SET EXERCISE:
Repeat each line word for word.

⁂

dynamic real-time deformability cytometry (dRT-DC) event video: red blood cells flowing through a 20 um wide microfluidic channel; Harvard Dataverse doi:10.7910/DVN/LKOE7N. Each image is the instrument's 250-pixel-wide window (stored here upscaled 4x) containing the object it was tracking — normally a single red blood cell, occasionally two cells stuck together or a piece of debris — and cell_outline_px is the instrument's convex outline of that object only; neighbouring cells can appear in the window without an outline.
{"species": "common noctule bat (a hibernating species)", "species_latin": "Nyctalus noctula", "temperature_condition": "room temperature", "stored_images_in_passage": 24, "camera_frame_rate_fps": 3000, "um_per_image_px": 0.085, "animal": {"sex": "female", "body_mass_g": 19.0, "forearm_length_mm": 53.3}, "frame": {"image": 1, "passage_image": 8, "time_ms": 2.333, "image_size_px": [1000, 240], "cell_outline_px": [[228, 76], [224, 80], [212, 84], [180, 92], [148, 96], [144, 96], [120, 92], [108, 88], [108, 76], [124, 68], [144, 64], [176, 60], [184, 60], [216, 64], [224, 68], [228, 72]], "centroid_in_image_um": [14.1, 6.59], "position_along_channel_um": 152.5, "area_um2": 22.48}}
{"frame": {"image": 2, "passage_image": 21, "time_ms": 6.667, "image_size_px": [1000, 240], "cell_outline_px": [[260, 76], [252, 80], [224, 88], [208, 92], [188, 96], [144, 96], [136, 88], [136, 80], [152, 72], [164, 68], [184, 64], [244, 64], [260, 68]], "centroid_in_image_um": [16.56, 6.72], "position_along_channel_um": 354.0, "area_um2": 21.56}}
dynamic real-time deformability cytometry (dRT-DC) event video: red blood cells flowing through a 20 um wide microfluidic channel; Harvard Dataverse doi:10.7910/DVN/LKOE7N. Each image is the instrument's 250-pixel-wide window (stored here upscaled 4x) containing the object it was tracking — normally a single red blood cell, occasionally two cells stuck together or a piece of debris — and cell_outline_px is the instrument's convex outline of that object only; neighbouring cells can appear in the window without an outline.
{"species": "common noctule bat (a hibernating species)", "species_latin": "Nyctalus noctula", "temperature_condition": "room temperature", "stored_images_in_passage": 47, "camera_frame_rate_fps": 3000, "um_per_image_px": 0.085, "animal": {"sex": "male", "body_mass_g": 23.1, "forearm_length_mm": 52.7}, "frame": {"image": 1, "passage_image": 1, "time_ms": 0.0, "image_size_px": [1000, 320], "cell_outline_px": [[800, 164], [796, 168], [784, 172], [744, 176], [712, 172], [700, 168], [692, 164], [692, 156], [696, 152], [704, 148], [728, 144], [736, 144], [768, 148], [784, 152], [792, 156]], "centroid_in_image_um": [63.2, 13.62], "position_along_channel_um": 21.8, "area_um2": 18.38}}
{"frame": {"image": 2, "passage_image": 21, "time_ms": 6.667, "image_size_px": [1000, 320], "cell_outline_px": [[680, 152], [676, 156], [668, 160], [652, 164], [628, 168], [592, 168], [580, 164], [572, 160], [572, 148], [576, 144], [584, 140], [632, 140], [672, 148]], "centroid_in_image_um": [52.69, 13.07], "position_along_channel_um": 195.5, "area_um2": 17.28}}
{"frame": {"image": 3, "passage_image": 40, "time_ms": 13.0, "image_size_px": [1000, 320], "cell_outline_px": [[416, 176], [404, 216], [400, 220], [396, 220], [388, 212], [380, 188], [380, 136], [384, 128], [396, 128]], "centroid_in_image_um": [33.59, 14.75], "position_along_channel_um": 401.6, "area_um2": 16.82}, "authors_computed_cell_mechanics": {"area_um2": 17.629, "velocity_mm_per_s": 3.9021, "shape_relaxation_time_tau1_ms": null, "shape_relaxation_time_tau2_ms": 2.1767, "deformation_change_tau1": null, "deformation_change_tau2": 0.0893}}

⁂

ANSWER FOR THE TASK:
dynamic real-time deformability cytometry (dRT-DC) event video: red blood cells flowing through a 20 um wide microfluidic channel; Harvard Dataverse doi:10.7910/DVN/LKOE7N. Each image is the instrument's 250-pixel-wide window (stored here upscaled 4x) containing the object it was tracking — normally a single red blood cell, occasionally two cells stuck together or a piece of debris — and cell_outline_px is the instrument's convex outline of that object only; neighbouring cells can appear in the window without an outline.
{"species": "common noctule bat (a hibernating species)", "species_latin": "Nyctalus noctula", "temperature_condition": "room temperature", "stored_images_in_passage": 24, "camera_frame_rate_fps": 3000, "um_per_image_px": 0.085, "animal": {"sex": "female", "body_mass_g": 19.0, "forearm_length_mm": 53.3}, "frame": {"image": 1, "passage_image": 8, "time_ms": 2.333, "image_size_px": [1000, 240], "cell_outline_px": [[228, 76], [224, 80], [212, 84], [180, 92], [148, 96], [144, 96], [120, 92], [108, 88], [108, 76], [124, 68], [144, 64], [176, 60], [184, 60], [216, 64], [224, 68], [228, 72]], "centroid_in_image_um": [14.1, 6.59], "position_along_channel_um": 152.5, "area_um2": 22.48}}
{"frame": {"image": 2, "passage_image": 21, "time_ms": 6.667, "image_size_px": [1000, 240], "cell_outline_px": [[260, 76], [252, 80], [224, 88], [208, 92], [188, 96], [144, 96], [136, 88], [136, 80], [152, 72], [164, 68], [184, 64], [244, 64], [260, 68]], "centroid_in_image_um": [16.56, 6.72], "position_along_channel_um": 354.0, "area_um2": 21.56}}
dynamic real-time deformability cytometry (dRT-DC) event video: red blood cells flowing through a 20 um wide microfluidic channel; Harvard Dataverse doi:10.7910/DVN/LKOE7N. Each image is the instrument's 250-pixel-wide window (stored here upscaled 4x) containing the object it was tracking — normally a single red blood cell, occasionally two cells stuck together or a piece of debris — and cell_outline_px is the instrument's convex outline of that object only; neighbouring cells can appear in the window without an outline.
{"species": "common noctule bat (a hibernating species)", "species_latin": "Nyctalus noctula", "temperature_condition": "room temperature", "stored_images_in_passage": 47, "camera_frame_rate_fps": 3000, "um_per_image_px": 0.085, "animal": {"sex": "male", "body_mass_g": 23.1, "forearm_length_mm": 52.7}, "frame": {"image": 1, "passage_image": 1, "time_ms": 0.0, "image_size_px": [1000, 320], "cell_outline_px": [[800, 164], [796, 168], [784, 172], [744, 176], [712, 172], [700, 168], [692, 164], [692, 156], [696, 152], [704, 148], [728, 144], [736, 144], [768, 148], [784, 152], [792, 156]], "centroid_in_image_um": [63.2, 13.62], "position_along_channel_um": 21.8, "area_um2": 18.38}}
{"frame": {"image": 2, "passage_image": 21, "time_ms": 6.667, "image_size_px": [1000, 320], "cell_outline_px": [[680, 152], [676, 156], [668, 160], [652, 164], [628, 168], [592, 168], [580, 164], [572, 160], [572, 148], [576, 144], [584, 140], [632, 140], [672, 148]], "centroid_in_image_um": [52.69, 13.07], "position_along_channel_um": 195.5, "area_um2": 17.28}}
{"frame": {"image": 3, "passage_image": 40, "time_ms": 13.0, "image_size_px": [1000, 320], "cell_outline_px": [[416, 176], [404, 216], [400, 220], [396, 220], [388, 212], [380, 188], [380, 136], [384, 128], [396, 128]], "centroid_in_image_um": [33.59, 14.75], "position_along_channel_um": 401.6, "area_um2": 16.82}, "authors_computed_cell_mechanics": {"area_um2": 17.629, "velocity_mm_per_s": 3.9021, "shape_relaxation_time_tau1_ms": null, "shape_relaxation_time_tau2_ms": 2.1767, "deformation_change_tau1": null, "deformation_change_tau2": 0.0893}}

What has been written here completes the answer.